Hello everyone! I am incredibly excited about the new AudioHook API! We are integrating a third-party voice biometrics engine for continuous authentication during live calls. However, I am noticing that when we stream the dual-channel audio via WebSockets using the AudioHook API, there is a slight latency that occasionally causes the biometrics engine to reject the sample! Has anyone optimized the SIP trunk settings or the AudioHook configuration to minimize audio packet delay for real-time streaming?
Hello. I have done extensive load testing on the AudioHook API. You must ensure your network infrastructure prioritizes WebSocket traffic.

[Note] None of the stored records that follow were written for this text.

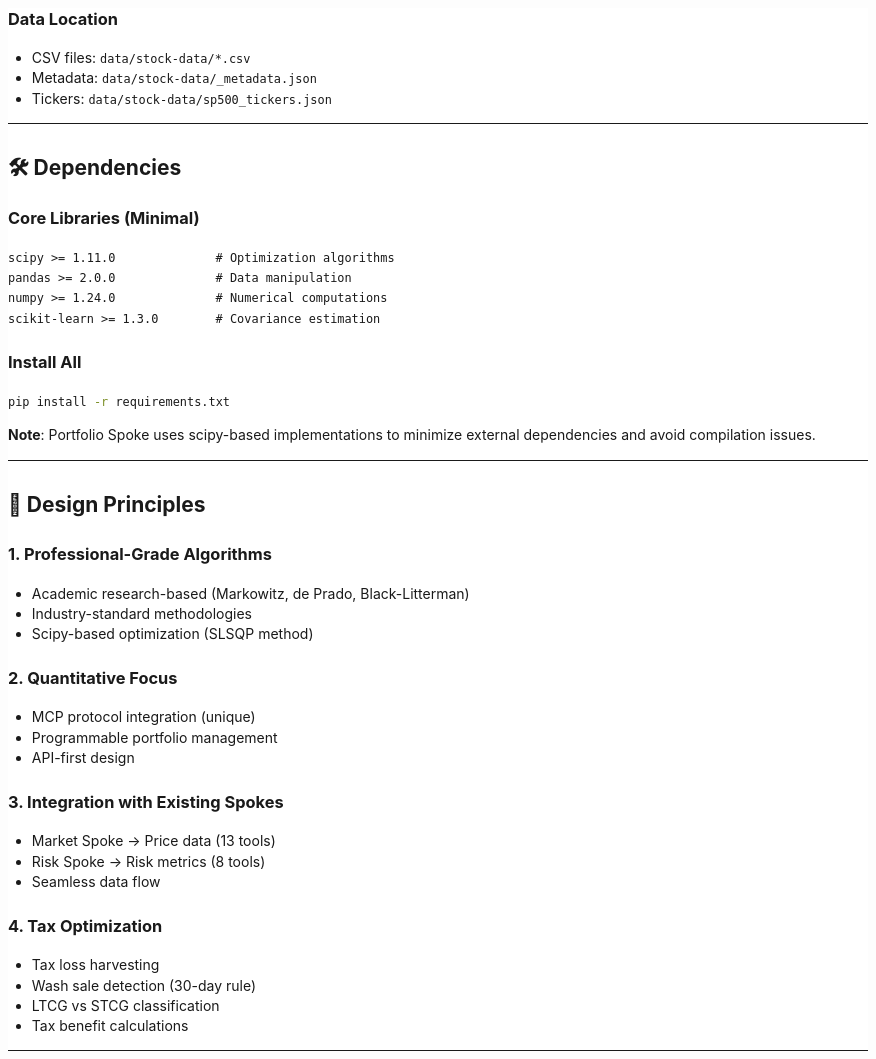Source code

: ### Data Location
- CSV files: `data/stock-data/*.csv`
- Metadata: `data/stock-data/_metadata.json`
- Tickers: `data/stock-data/sp500_tickers.json`

---

## 🛠️ Dependencies

### Core Libraries (Minimal)
```
scipy >= 1.11.0              # Optimization algorithms
pandas >= 2.0.0              # Data manipulation
numpy >= 1.24.0              # Numerical computations
scikit-learn >= 1.3.0        # Covariance estimation
```

### Install All
```bash
pip install -r requirements.txt
```

**Note**: Portfolio Spoke uses scipy-based implementations to minimize external dependencies and avoid compilation issues.

---

## 🎯 Design Principles

### 1. Professional-Grade Algorithms
- Academic research-based (Markowitz, de Prado, Black-Litterman)
- Industry-standard methodologies
- Scipy-based optimization (SLSQP method)

### 2. Quantitative Focus
- MCP protocol integration (unique)
- Programmable portfolio management
- API-first design

### 3. Integration with Existing Spokes
- Market Spoke → Price data (13 tools)
- Risk Spoke → Risk metrics (8 tools)
- Seamless data flow

### 4. Tax Optimization
- Tax loss harvesting
- Wash sale detection (30-day rule)
- LTCG vs STCG classification
- Tax benefit calculations

---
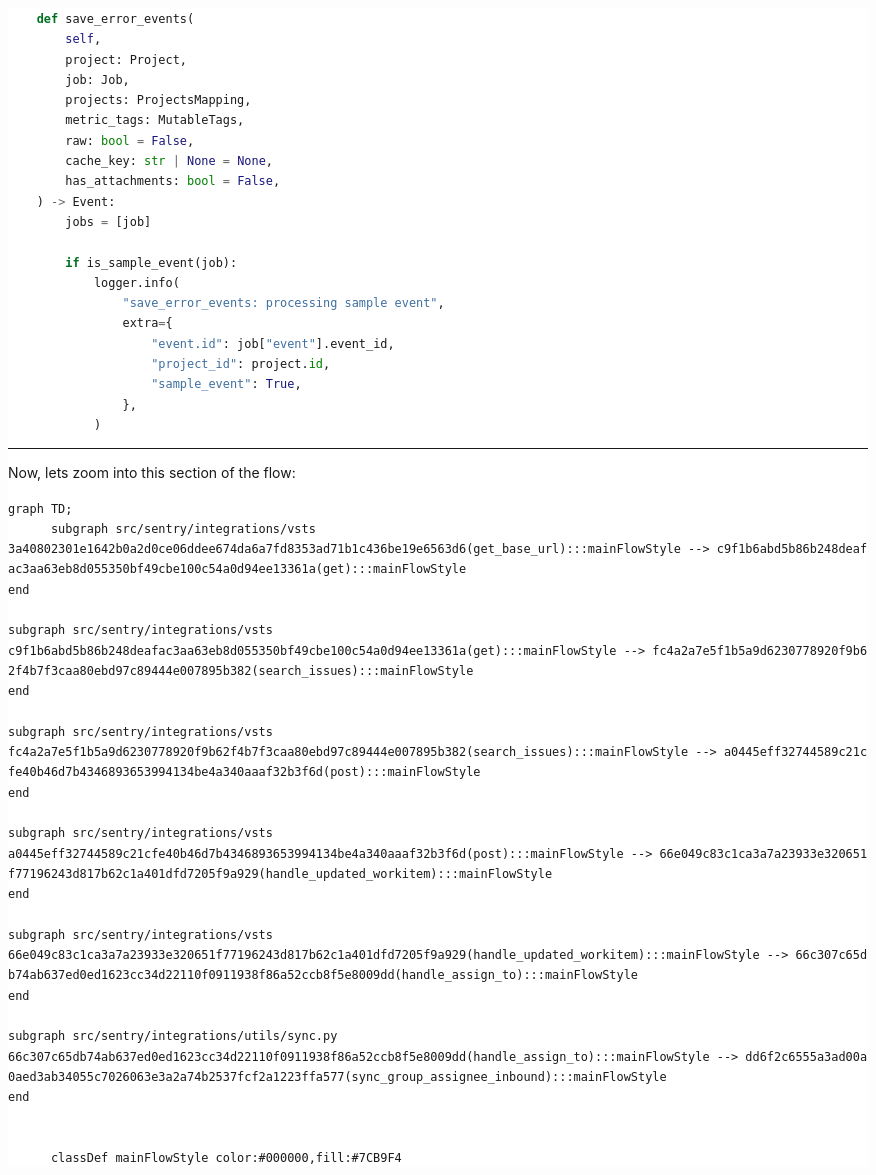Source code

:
 ```python
    def save_error_events(
        self,
        project: Project,
        job: Job,
        projects: ProjectsMapping,
        metric_tags: MutableTags,
        raw: bool = False,
        cache_key: str | None = None,
        has_attachments: bool = False,
    ) -> Event:
        jobs = [job]

        if is_sample_event(job):
            logger.info(
                "save_error_events: processing sample event",
                extra={
                    "event.id": job["event"].event_id,
                    "project_id": project.id,
                    "sample_event": True,
                },
            )
```

---

</SwmSnippet>

Now, lets zoom into this section of the flow:

```mermaid
graph TD;
      subgraph src/sentry/integrations/vsts
3a40802301e1642b0a2d0ce06ddee674da6a7fd8353ad71b1c436be19e6563d6(get_base_url):::mainFlowStyle --> c9f1b6abd5b86b248deafac3aa63eb8d055350bf49cbe100c54a0d94ee13361a(get):::mainFlowStyle
end

subgraph src/sentry/integrations/vsts
c9f1b6abd5b86b248deafac3aa63eb8d055350bf49cbe100c54a0d94ee13361a(get):::mainFlowStyle --> fc4a2a7e5f1b5a9d6230778920f9b62f4b7f3caa80ebd97c89444e007895b382(search_issues):::mainFlowStyle
end

subgraph src/sentry/integrations/vsts
fc4a2a7e5f1b5a9d6230778920f9b62f4b7f3caa80ebd97c89444e007895b382(search_issues):::mainFlowStyle --> a0445eff32744589c21cfe40b46d7b4346893653994134be4a340aaaf32b3f6d(post):::mainFlowStyle
end

subgraph src/sentry/integrations/vsts
a0445eff32744589c21cfe40b46d7b4346893653994134be4a340aaaf32b3f6d(post):::mainFlowStyle --> 66e049c83c1ca3a7a23933e320651f77196243d817b62c1a401dfd7205f9a929(handle_updated_workitem):::mainFlowStyle
end

subgraph src/sentry/integrations/vsts
66e049c83c1ca3a7a23933e320651f77196243d817b62c1a401dfd7205f9a929(handle_updated_workitem):::mainFlowStyle --> 66c307c65db74ab637ed0ed1623cc34d22110f0911938f86a52ccb8f5e8009dd(handle_assign_to):::mainFlowStyle
end

subgraph src/sentry/integrations/utils/sync.py
66c307c65db74ab637ed0ed1623cc34d22110f0911938f86a52ccb8f5e8009dd(handle_assign_to):::mainFlowStyle --> dd6f2c6555a3ad00a0aed3ab34055c7026063e3a2a74b2537fcf2a1223ffa577(sync_group_assignee_inbound):::mainFlowStyle
end


      classDef mainFlowStyle color:#000000,fill:#7CB9F4
```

Furthermore, check the sample rate. Genesys Cloud streams AudioHook payload in 8kHz PCMU by default.
If your biometrics engine expects 16kHz, the upsampling delay on your external server will cause latency. You cannot change the native Genesys transmission rate.
The latency is rarely the SIP trunk. The AudioHook component sits deep within the media tier. We encountered similar delays during outbound campaign automations utilizing continuous audio analysis.
The solution is disabling silence suppression on your carrier SIP trunk. If the carrier suppresses silence, the RTP stream stops, causing the WebRTC gateway inside Genesys to buffer and recalculate timestamps, which creates jitter for the downstream AudioHook WebSocket.